Я увидал в первый раз то место, где должна протечь моя новая жизнь. Я вспомнил о прошлом и о том, что оставил я в родном крае.
Я, посвящавший себя общественной деятельности, теперь отвержен от общества и принуждён жить с его выбросками. Вместо окружавшей меня любви людей близких должен я довольствоваться индифферентностью одних и холодным в официальном отношении других. Умственную кипучую деятельность надо заменить на вялый физический труд».
В Рыковское он прибыл 12 августа. Тяготы дороги будто стерли прошлое. Перед ним лежал остров – чужой и свой одновременно. Он ещё не знал, насколько взаимной окажется эта встреча…
Глава 3
Горянка. Поронайск
7 сентября 2024 г.
Мы выехали из Южно-Сахалинска в шесть утра. Хотели быть к восьми, но сразу поняли – не успеем. Как только показалось море, парни сбросили газ и начали вертеть головами.

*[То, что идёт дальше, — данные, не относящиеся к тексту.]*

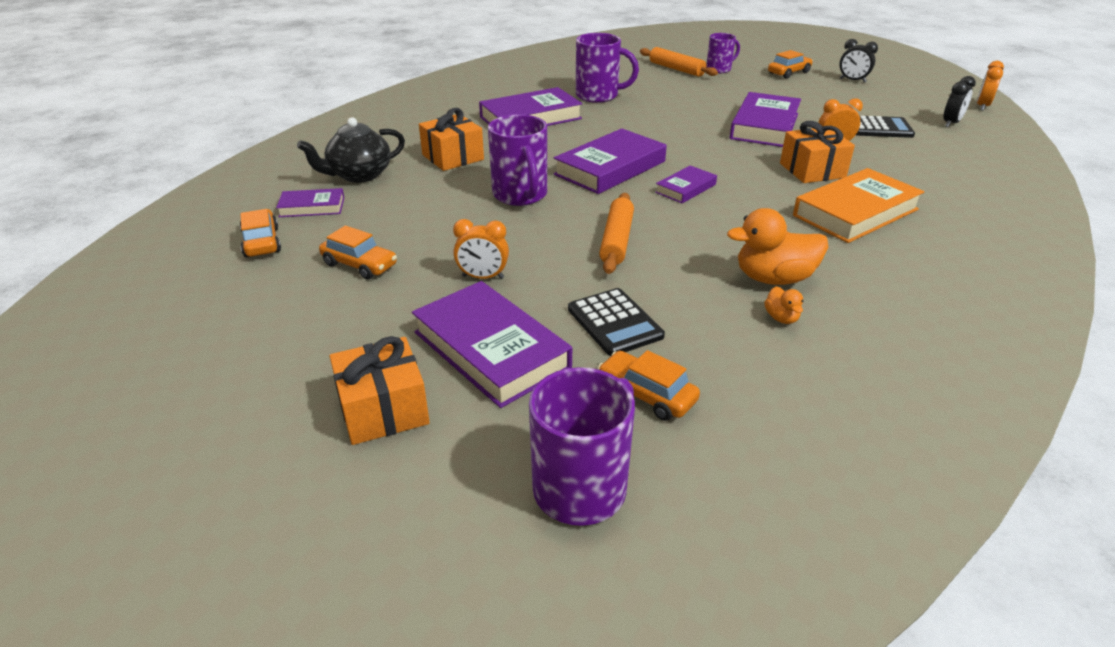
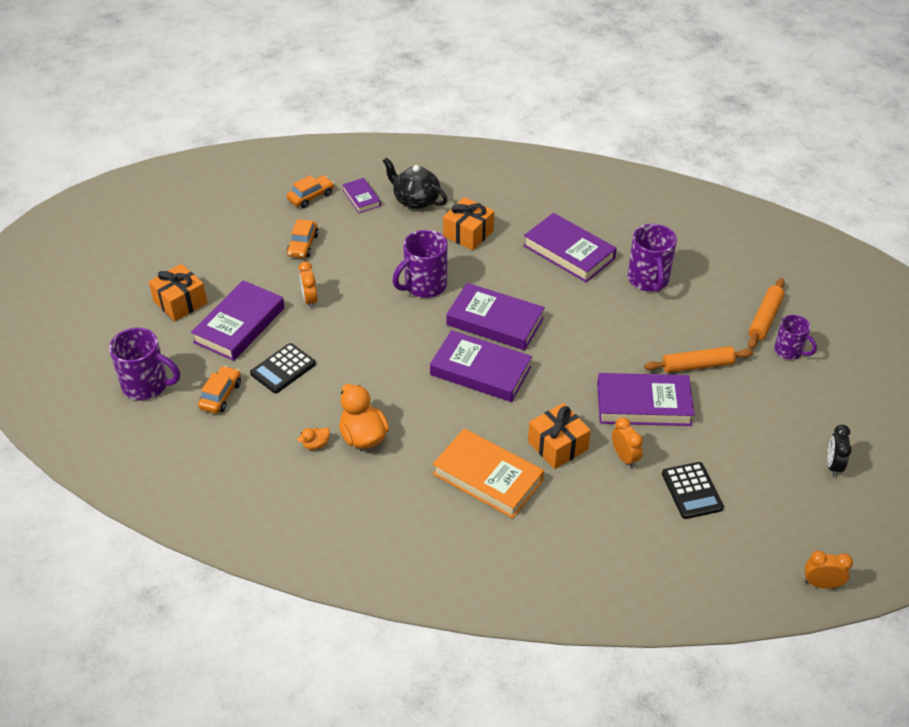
camera: 70 degrees right, 10 degrees up
orange rolling pin [599,193,634,274] -> orange rolling pin moved to [644,346,753,373]
purple book [655,165,717,203] -> purple book [430,330,532,402], size x1.88
orange car [768,50,813,79] -> none
black clock [943,76,976,127] -> none

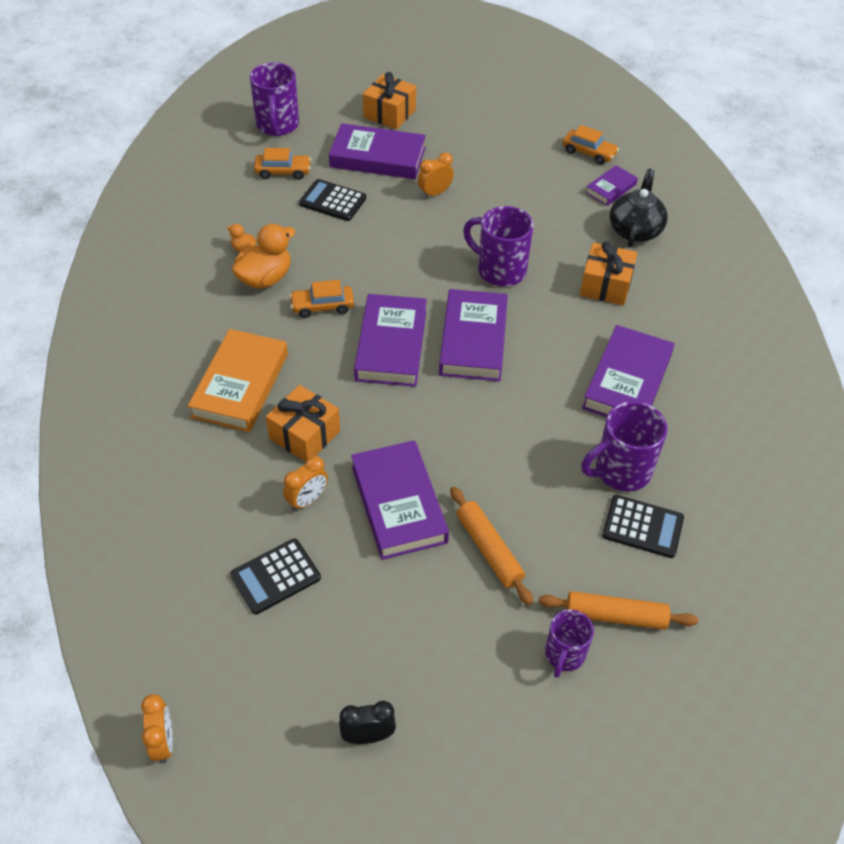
camera: 70 degrees right, 5 degrees up
orange car [287,219,319,258] -> orange car moved to [290,280,354,318]
none -> black calculator [602,495,684,558]

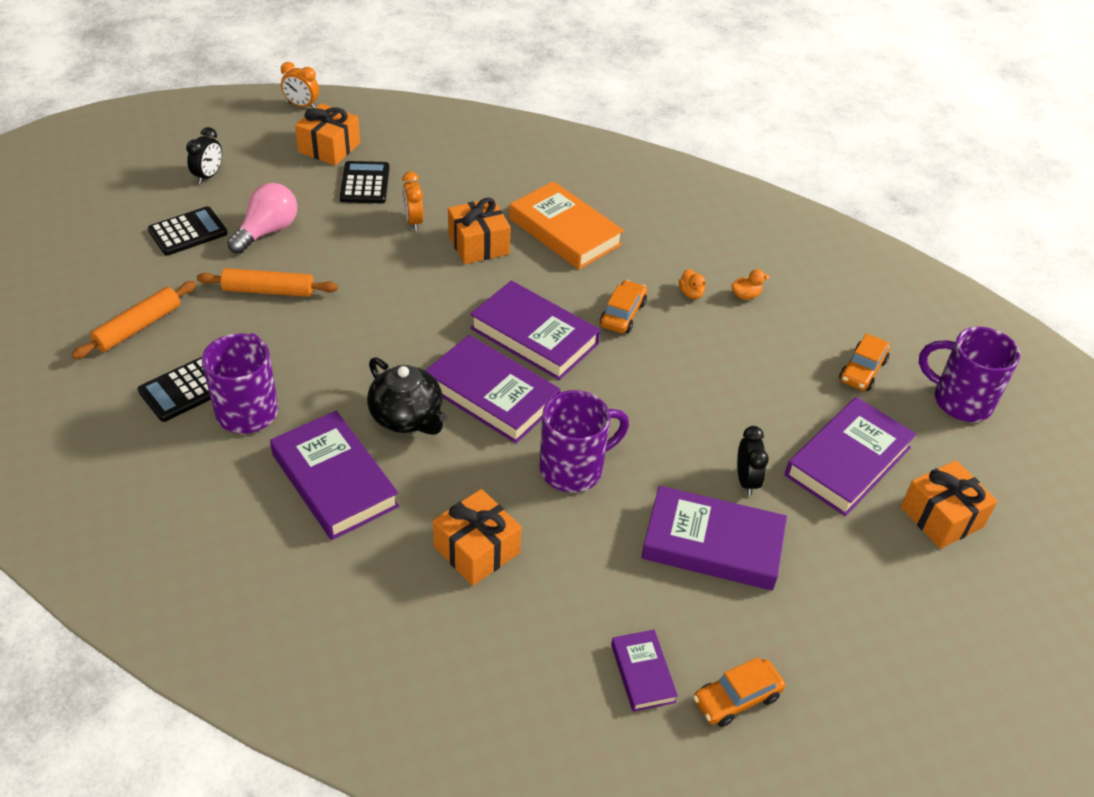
camera: 120 degrees right, 5 degrees down
orange duck [232,224,295,289] -> orange duck [679,269,706,299], size x0.48
black calculator [299,179,366,221] -> black calculator moved to [148,206,228,256]
purple book [351,440,449,560] -> purple book moved to [641,486,787,590]
orange clock [418,152,454,198] -> black clock [737,426,769,496]
purple mug [545,609,594,678] -> none
black teapot [610,169,668,248] -> black teapot moved to [367,357,447,435]
none -> pink light bulb [227,183,297,254]
none -> orange gift [295,103,360,166]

– Глянь, Макс, красота какая, – сказал Аркан, указывая на залив. – Тебе ж для фильма потом пригодится.
Он говорил спокойно, будто уже видел кадр в смонтированной версии. Даже если самого фильма не будет, кадр всё равно нужен.
– Для фильма про маяки мне в первую очередь понадобятся маяки, – ответил я. С улыбкой, но без надежды, что мы поедем дальше.
– Мы быстро, чего ты, – отмахнулся Аркан. – Парни, давайте недолго. Нам ещё на Горянку.